◆ Work request ◆
Count how many lines below include the string "Merrill", and give that number without anything else.

···

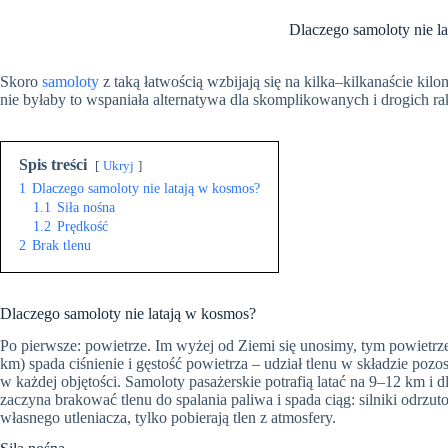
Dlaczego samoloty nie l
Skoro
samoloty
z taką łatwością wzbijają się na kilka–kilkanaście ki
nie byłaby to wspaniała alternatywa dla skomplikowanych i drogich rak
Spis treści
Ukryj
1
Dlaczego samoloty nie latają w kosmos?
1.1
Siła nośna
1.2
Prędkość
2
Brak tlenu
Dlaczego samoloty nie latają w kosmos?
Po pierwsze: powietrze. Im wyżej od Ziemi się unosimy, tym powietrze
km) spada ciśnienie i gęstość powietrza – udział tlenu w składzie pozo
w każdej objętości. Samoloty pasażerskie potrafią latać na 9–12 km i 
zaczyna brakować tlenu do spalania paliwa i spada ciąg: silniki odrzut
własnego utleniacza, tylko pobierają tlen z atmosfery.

···

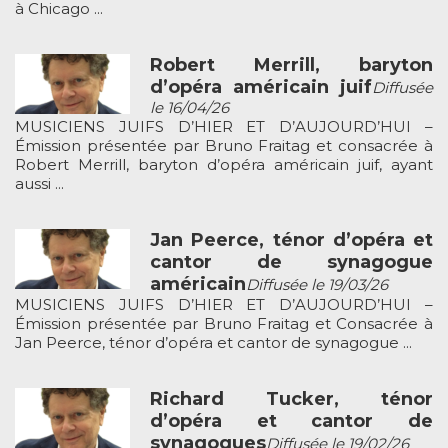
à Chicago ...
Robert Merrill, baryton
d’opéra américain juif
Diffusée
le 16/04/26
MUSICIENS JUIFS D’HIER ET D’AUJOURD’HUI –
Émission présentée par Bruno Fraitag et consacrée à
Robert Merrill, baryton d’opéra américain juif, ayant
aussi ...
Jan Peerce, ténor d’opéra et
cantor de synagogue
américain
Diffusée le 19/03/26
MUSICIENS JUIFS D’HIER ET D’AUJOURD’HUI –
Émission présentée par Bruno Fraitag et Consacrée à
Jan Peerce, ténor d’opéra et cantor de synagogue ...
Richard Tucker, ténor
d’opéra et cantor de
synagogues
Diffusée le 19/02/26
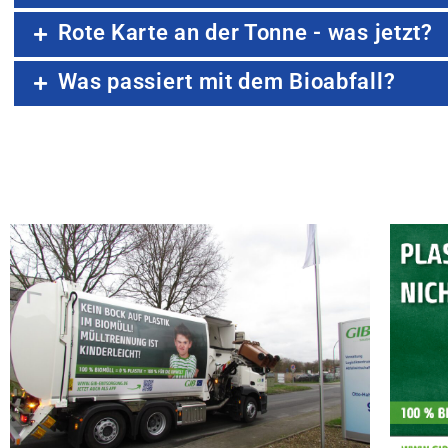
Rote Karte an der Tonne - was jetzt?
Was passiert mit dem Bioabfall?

···

◆ Output ◆
2